Prompt>
Wherever a line of the records contains "with", copy that line.

Dataset entries>

======

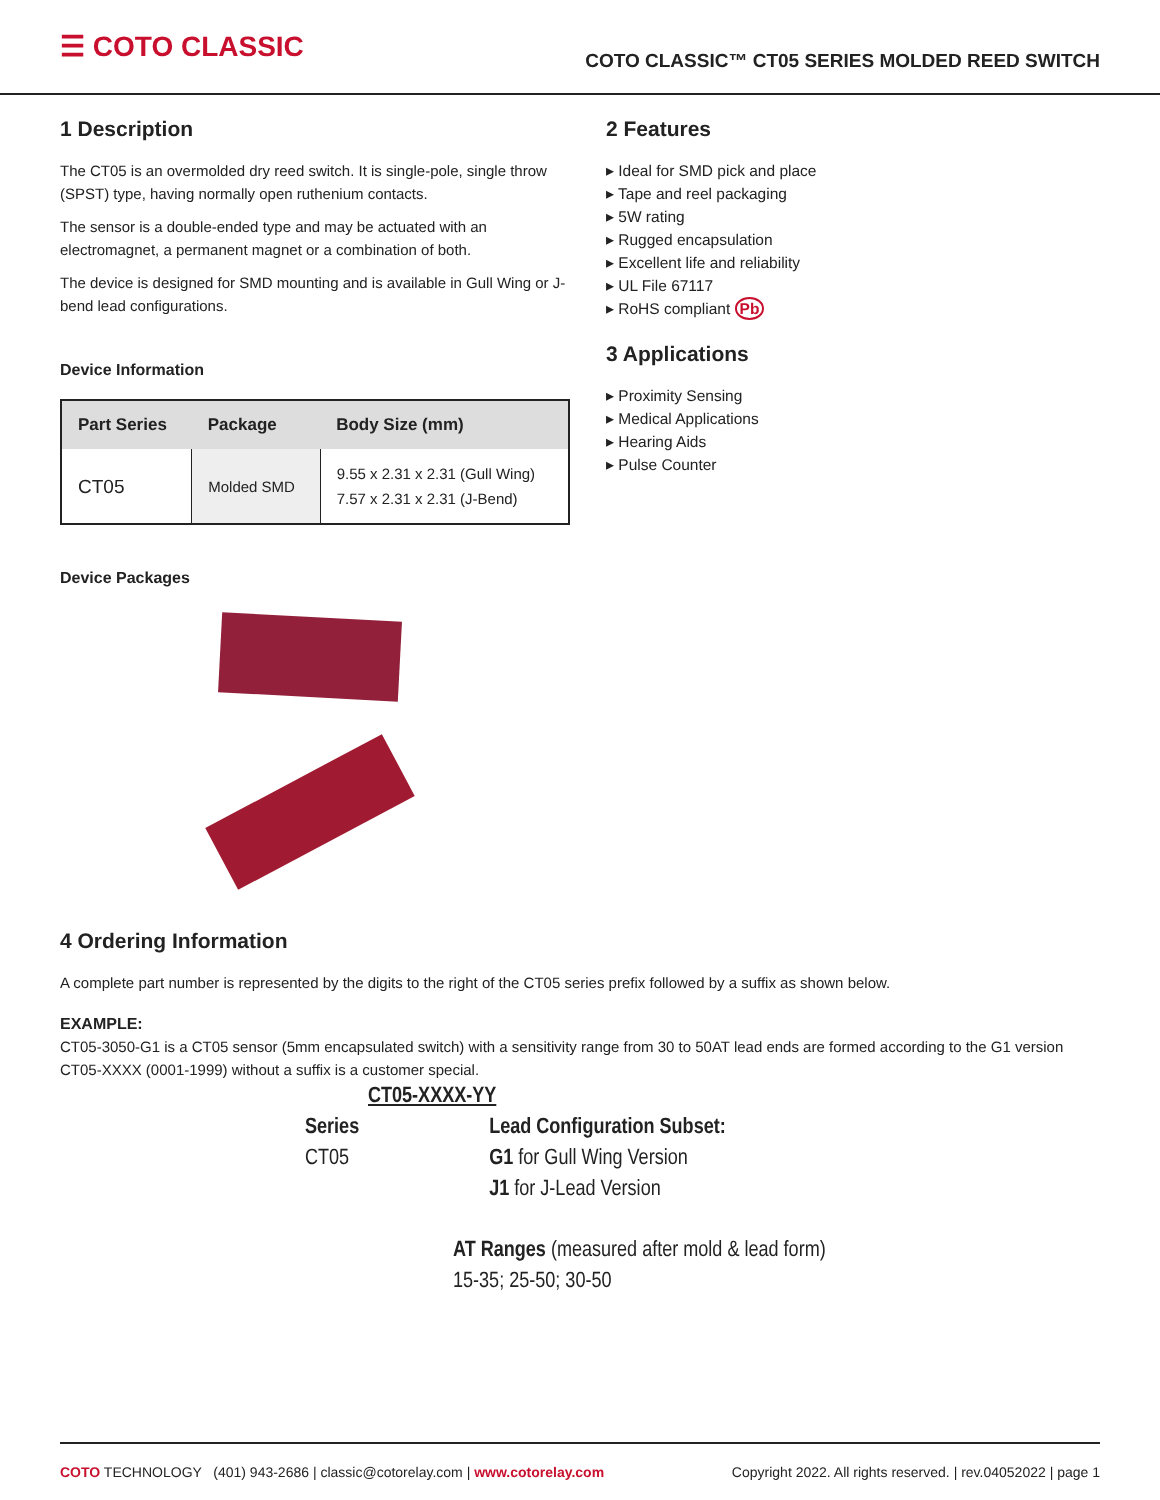☰ COTO CLASSIC
COTO CLASSIC™ CT05 SERIES MOLDED REED SWITCH
1 Description
The CT05 is an overmolded dry reed switch. It is single-pole, single throw (SPST) type, having normally open ruthenium contacts.
The sensor is a double-ended type and may be actuated with an electromagnet, a permanent magnet or a combination of both.
The device is designed for SMD mounting and is available in Gull Wing or J-bend lead configurations.
Device Information
| Part Series | Package | Body Size (mm) |
| --- | --- | --- |
| CT05 | Molded SMD | 9.55 x 2.31 x 2.31 (Gull Wing) 7.57 x 2.31 x 2.31 (J-Bend) |
Device Packages
2 Features
▸ Ideal for SMD pick and place
▸ Tape and reel packaging
▸ 5W rating
▸ Rugged encapsulation
▸ Excellent life and reliability
▸ UL File 67117
▸ RoHS compliant Pb
3 Applications
▸ Proximity Sensing
▸ Medical Applications
▸ Hearing Aids
▸ Pulse Counter
4 Ordering Information
A complete part number is represented by the digits to the right of the CT05 series prefix followed by a suffix as shown below.
EXAMPLE:
CT05-3050-G1 is a CT05 sensor (5mm encapsulated switch) with a sensitivity range from 30 to 50AT lead ends are formed according to the G1 version CT05-XXXX (0001-1999) without a suffix is a customer special.
CT05-XXXX-YY
Series
CT05
Lead Configuration Subset:
G1 for Gull Wing Version
J1 for J-Lead Version
AT Ranges (measured after mold & lead form)
15-35; 25-50; 30-50
COTO TECHNOLOGY (401) 943-2686 | classic@cotorelay.com | www.cotorelay.com
Copyright 2022. All rights reserved. | rev.04052022 | page 1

======

Written response>
The sensor is a double-ended type and may be actuated with an electromagnet, a permanent magnet or a combination of both.
CT05-3050-G1 is a CT05 sensor (5mm encapsulated switch) with a sensitivity range from 30 to 50AT lead ends are formed according to the G1 version CT05-XXXX (0001-1999) without a suffix is a customer special.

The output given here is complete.